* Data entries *
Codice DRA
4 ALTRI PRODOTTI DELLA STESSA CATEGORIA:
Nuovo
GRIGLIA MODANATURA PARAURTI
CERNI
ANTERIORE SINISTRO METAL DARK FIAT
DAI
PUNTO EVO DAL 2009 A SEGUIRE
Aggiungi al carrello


* * *

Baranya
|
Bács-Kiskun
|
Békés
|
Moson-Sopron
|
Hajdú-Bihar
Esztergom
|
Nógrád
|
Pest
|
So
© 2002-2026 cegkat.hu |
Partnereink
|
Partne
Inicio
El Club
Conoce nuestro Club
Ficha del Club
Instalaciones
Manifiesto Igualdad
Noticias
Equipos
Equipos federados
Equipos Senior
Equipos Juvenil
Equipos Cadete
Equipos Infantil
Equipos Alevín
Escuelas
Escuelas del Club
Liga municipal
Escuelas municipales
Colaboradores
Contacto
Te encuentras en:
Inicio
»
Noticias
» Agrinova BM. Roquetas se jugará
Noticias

* * *

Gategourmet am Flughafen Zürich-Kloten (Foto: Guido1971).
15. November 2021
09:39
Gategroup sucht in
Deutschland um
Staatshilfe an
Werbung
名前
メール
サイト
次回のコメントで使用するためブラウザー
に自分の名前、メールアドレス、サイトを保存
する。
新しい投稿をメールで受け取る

* Exercise brief *
Bring together each line above where the string "Equipos" turns up.

* Response to the exercise *
Equipos
Equipos federados
Equipos Senior
Equipos Juvenil
Equipos Cadete
Equipos Infantil
Equipos Alevín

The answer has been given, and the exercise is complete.